The dealer replaced the MAF and did two regens, one before replacing, one after. I left the dealer and the gauge climbed like crazy and went into regen around 15 miles. The dealer now just replaced something called a differential pressure sensor along with a sensor upstream and downstream, no change.
As to all of your other questions. Everything was perfect until 15,000 miles. I've changed absolutely nothing. Same fuel stations, usually Loves because it's hard to go anyplace but a truck stop with the toy hauler, Amsoil at 7.5k, new OEM AB filter.
I will reiterate, it was fine until around 15k and since then it's been getting worse and worse.
Talking to my service advisor he said his techs DESPISE working on the '19 and above Cummins trucks. Endless returns because they didn't fix it the first time. He said the Star techs act like they've never heard of any issues with the trucks.

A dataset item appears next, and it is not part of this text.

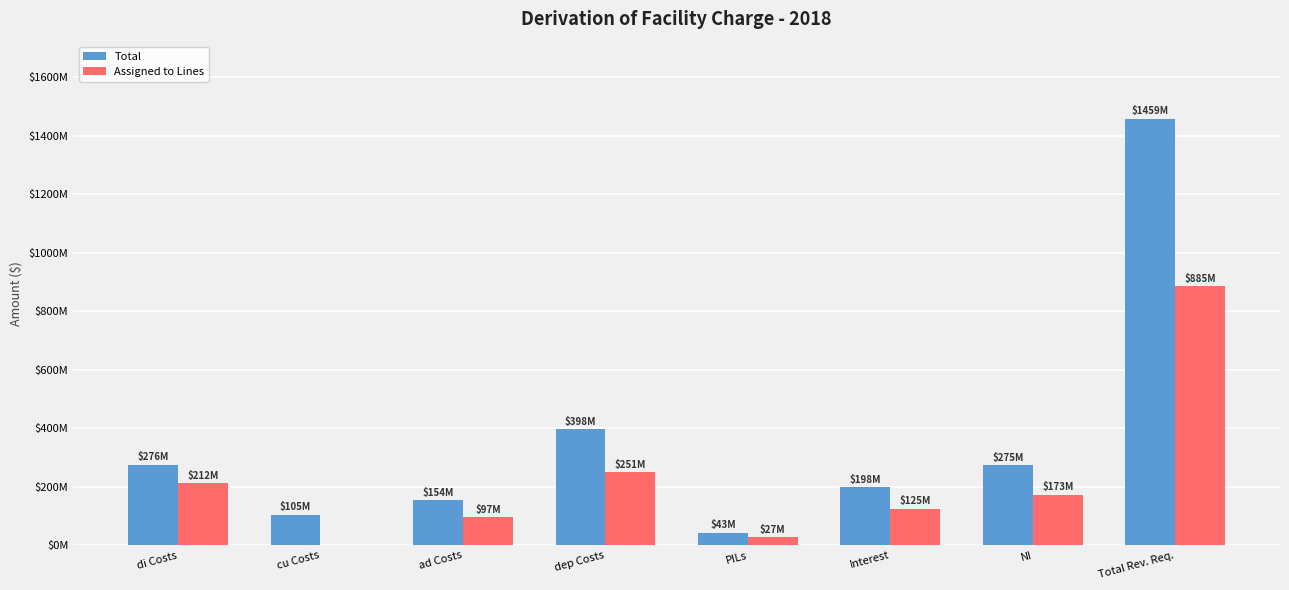

Reading right to left, extract all data points from this chart.

Total: Total Rev. Req.=1458518776.6	NI=274928978.1	Interest=198282085.0	PILs=43110184.1	dep Costs=397789174.9	ad Costs=154315409.3	cu Costs=104507721.5	di Costs=275583559.7
Assigned to Lines: Total Rev. Req.=885432769.7	NI=173289318.4	Interest=124978340.2	PILs=27172597.3	dep Costs=250728808.1	ad Costs=97265891.3	cu Costs=0.0	di Costs=211997814.3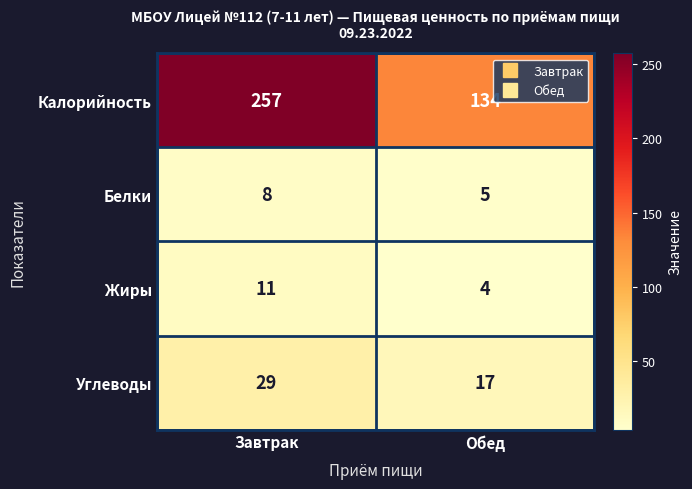

True or false: Углеводы has a value of 17 at Обед.

True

I used to deal with this with my company that sold business phone systems. A manufacturer called V****i had tech support that would ALWAYS say "We never heard of that." Well, that was a total crock, we already knew a particular software version had a particular fault 100% of the time. Every single company that sold their phone systems knew what the faults were. We'd load different software versions knowing which ones had which problems and wouldn't affect a particular customer. Call in reporting an issue with a new version and they'd act like you were an idiot and it was your fault. We dropped them for a company called NEC that was very receptive to field techs input and rapidly implemented patches.
I think the difference was V****i is a US based company, NEC is a large Japanese company. It was obvious calling tech support, one generally knew less than we did, the other was staffed by very smart technicians and software engineers.
My guess is Stellantis knows the issue but it's cheaper for them to deal with repairs than to do a recall and fix the problem. This is a very traditional way for the manufacturers to handle things like this. It appears the Feds are looking at the K1 failures on '22s. How many of those guys had trouble with Stellantis getting it fixed with many out of pocket unreimbursed expenses? Stellantis KNEW they had a problem but said nothing until it couldn't be ignored.
Note: starred out the US company's name, don't need them to come after me. Any phone guy knows though.